Eigentlich hätten wir mit unserer ersten Liebe zusammenbleiben können. Die hundert Wiederholungen auslassen. Sex ist nur Sex, kann man lernen, feuchte Geschichte, ist doch egal, und Freundschaft wird mit der Zeit erst gut.

Immer schneller trennen wir uns, verlassen, werden verlassen. Leiden wird Routine, und fast ist das Leiden cool, weil, da geht was, da hat man was zu erzählen, da wird man bedauert und nimmt ein paar Kilo ab. Und alle reden von Lebensabschnittsgefährten und misstrauen der Unendlichkeit und sind unzufrieden, wenn sie einen haben zum Liebhaben, der kann’s doch nicht gewesen sein.

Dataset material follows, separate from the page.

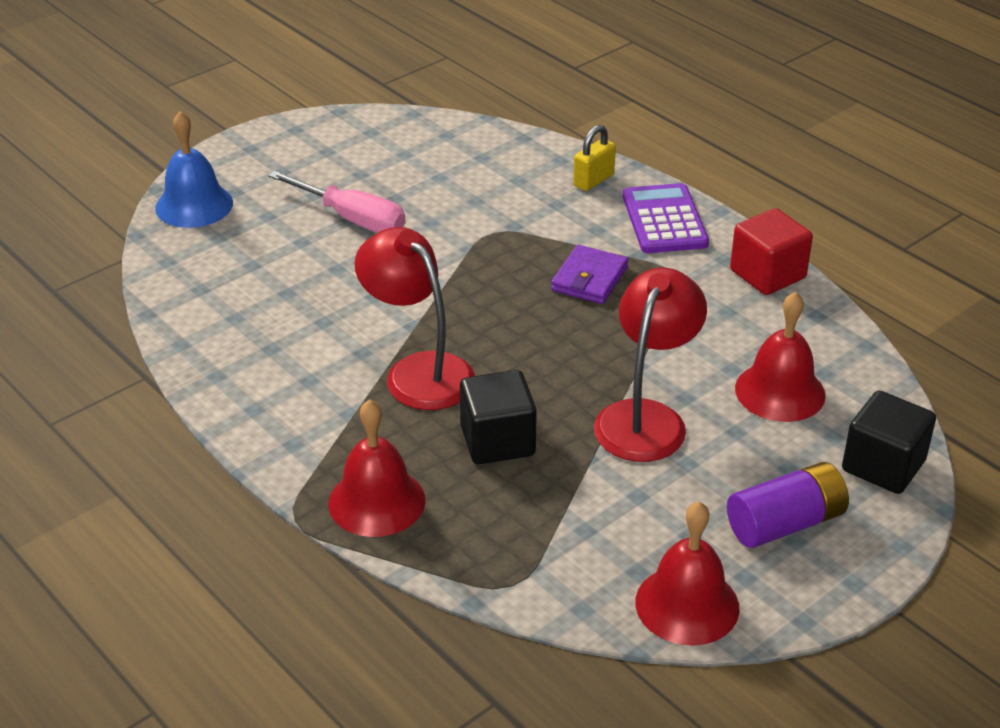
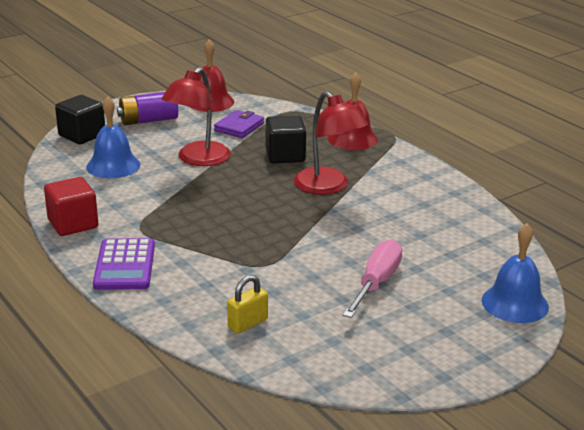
camera: 175 degrees left, 10 degrees down
(353, 219) = (377, 282): pink screwdriver -> pink screwdriver turned 75 degrees clockwise
(589, 279) = (201, 229): purple wallet -> purple wallet (239, 127)
(593, 180) = (167, 302): yellow padlock -> yellow padlock (247, 323)
(780, 391) = (113, 165): red bell -> blue bell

Neue Partner kann man kaufen an jeder Ecke. Überall sehen wir Liebe und Sex und Werbung und Filme und Models, und alle sehn toll aus und sind verfügbar, und warum dann an etwas hängen bleiben, das den Glanz verloren hat. Kaum mehr einer schaut in den Spiegel und sieht sich, wie er ist. Immer kürzer die Halbwertszeit von dem, was wir als Liebe bezeichnen, weil wir nicht wissen, wie man den Dreck sonst nennen soll.

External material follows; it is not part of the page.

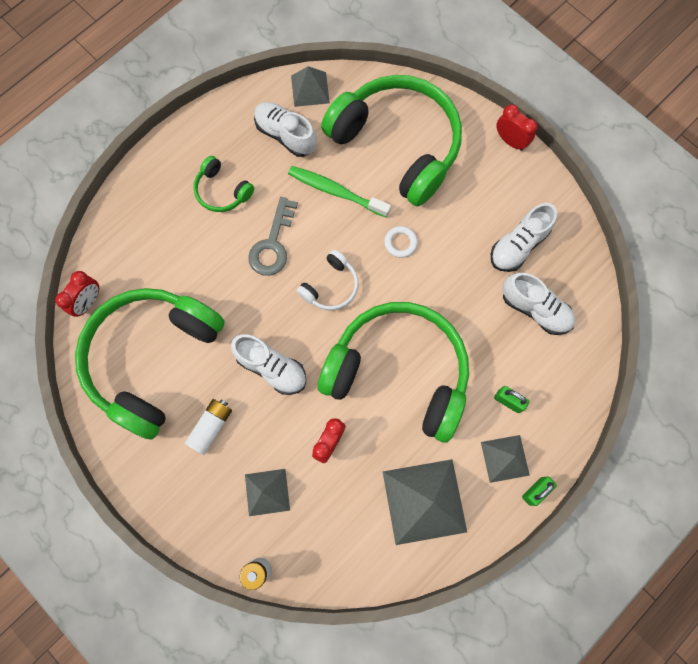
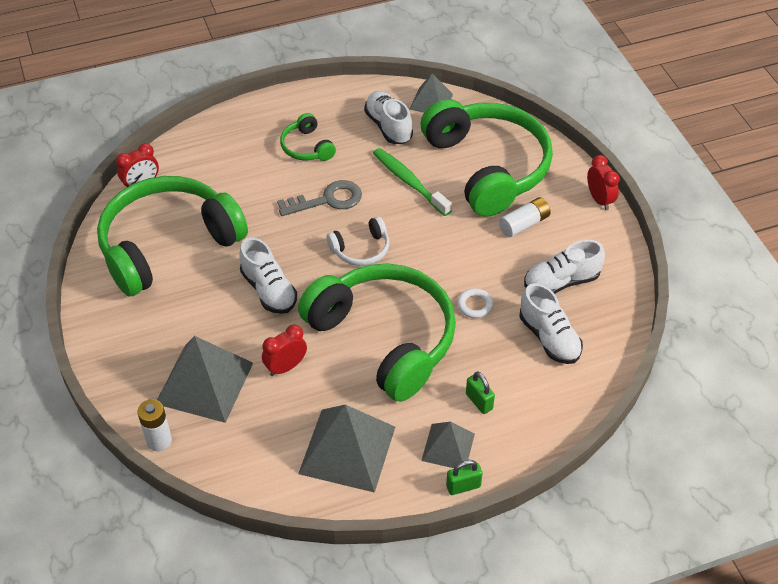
camera: 25 degrees right, 25 degrees down
(211, 427) = (186, 313): white battery -> white battery (524, 224)
(267, 492) = (204, 383): grey pyramid -> grey pyramid, size x1.75
(272, 244) = (327, 200): grey key -> grey key turned 150 degrees counterclockwise
(400, 243) = (446, 240): white ring -> white ring (475, 305)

Liebe ist, einen außer sich zu ertragen, sich mit einem anderen zu ertragen. Doch bis wir erkennen, was Liebe wirklich ist, sind wir meist schon tot. Denkt der Besucher des Liebeswahnmarathons und nimmt sich vielleicht vor, beim nächsten Mal alles anders zu machen. Briefe zu schreiben wie Kafka, zu verschmelzen wie Krishna. Und wenn Ausstellungen den Menschen irgendetwas denken lassen, dann haben sie ihren Zweck erfüllt. Doch dann geht er heim, der Mensch, da ist es Winter, da sind die Sorgen, und er wird den schönen, wilden Entschluss im Herzen wieder vergessen, und nur ein kleines Gefühl, das ist wie Hunger, wird ihn begleiten durch die dunkle Jahreszeit.